— Complete the following —
1) Translate this sentence from the passage on China's electric vehicle industry into Spanish: "Guangdong province alone has around three times as many public chargers as the whole of the United States, according to Bloomberg data."
2) Carry the passage on China's electric vehicle industry forward from its last sentence, writing the section that comes next.

— Supplied text —
━━━━━━━━━━━━━━━━━━━━

Central and local authorities poured billions of dollars into subsidies and tax breaks, and allocated public transport contracts to EV companies.
The supporting infrastructure was built too -- the government says there are now more than 5.8 million charging piles in China.
Guangdong province alone has around three times as many public chargers as the whole of the United States, according to Bloomberg data.
"In general, there are still a lot of preferential policies... for the production and sale of electric vehicles," said Nio's Li, using as an example the waiving of expensive licence plate fees in some cities.
- Innovation ecosystem -
Those policies have applied to foreign brands too.
That tactic helped lure industry leader Tesla to Chinese shores, bolstering the sector's reputation and sparking further competition.
Nowadays, more than 94 brands offer over 300 models in the Chinese market, "the most vibrant globally", according to Counterpoint Research.
Some are smashing the cash barrier that put EVs beyond the means of the average consumer.
In Shanghai, China's Geely exhibited its boxy Panda Mini -- including a bright yellow one with the phrase "what the duck" emblazoned on its side.
The cheaper versions cost around $5,800.
In the future, homegrown technology could drive prices down even further.
Battery giant CATL has developed a cell that uses sodium instead of lithium ions, the former both more abundant and cheaper than the latter.
Just before the show opened CATL announced those batteries would be incorporated into domestic brand Chery's cars.
- Ripples overseas -
All this is being watched closely by foreign competitors.

━━━━━━━━━━━━━━━━━━━━

— Dataset extract —
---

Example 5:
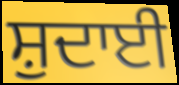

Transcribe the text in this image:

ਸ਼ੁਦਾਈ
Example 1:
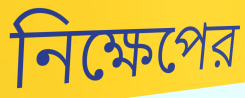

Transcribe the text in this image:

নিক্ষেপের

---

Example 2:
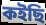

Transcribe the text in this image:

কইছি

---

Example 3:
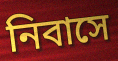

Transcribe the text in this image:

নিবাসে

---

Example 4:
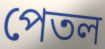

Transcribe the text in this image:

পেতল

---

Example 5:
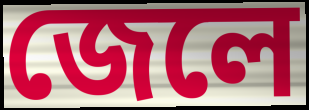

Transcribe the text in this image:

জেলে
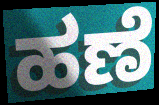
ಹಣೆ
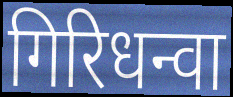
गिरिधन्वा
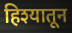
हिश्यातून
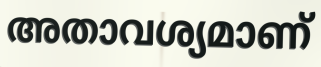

━━━━━━━━━━━━━━━━━━━━

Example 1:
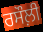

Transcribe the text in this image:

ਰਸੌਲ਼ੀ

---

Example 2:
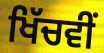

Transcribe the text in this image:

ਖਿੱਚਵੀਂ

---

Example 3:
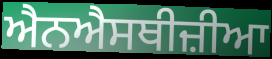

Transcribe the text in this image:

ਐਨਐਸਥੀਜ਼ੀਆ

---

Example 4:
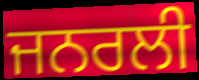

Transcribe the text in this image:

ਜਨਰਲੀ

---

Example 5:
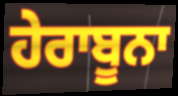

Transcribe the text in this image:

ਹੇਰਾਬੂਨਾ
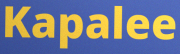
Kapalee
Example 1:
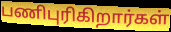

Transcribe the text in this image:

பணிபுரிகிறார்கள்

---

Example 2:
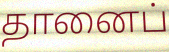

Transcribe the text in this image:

━━━━━━━━━━━━━━━━━━━━

— Answers per task —
1) Solo la provincia de Guangdong tiene alrededor de tres veces más cargadores públicos que todo Estados Unidos, según datos de Bloomberg.

2)
Brands within the Chinese market are "setting the benchmark now" for others, Lotus' Johnstone said.
And Chinese EV companies have already begun to make inroads abroad.
The biggest of them, BYD, set up shop in Norway then expanded onwards, and others are following.
Geely-owned Zeekr's Europe CEO, Spiros Fotinos, told AFP the technological sophistication of Chinese-made EVs is combatting old stereotypes around quality that foreign consumers might harbour.
"Consumers are seeing a lot of innovative safety technologies, with driver assist systems that are really cutting edge," he said.
Richards though said Chinese automakers' success in the West wasn't "a done deal", as they would have to adapt to the market.
"Karaoke machines in cars, for example -- very popular in China, not so popular in Europe," he said.
Johnstone insisted carmakers with "heritage and history" that welcomed in the electric era would remain competitive.
"Brands that have been around for a number of years... will continue to live in the future as well," he said.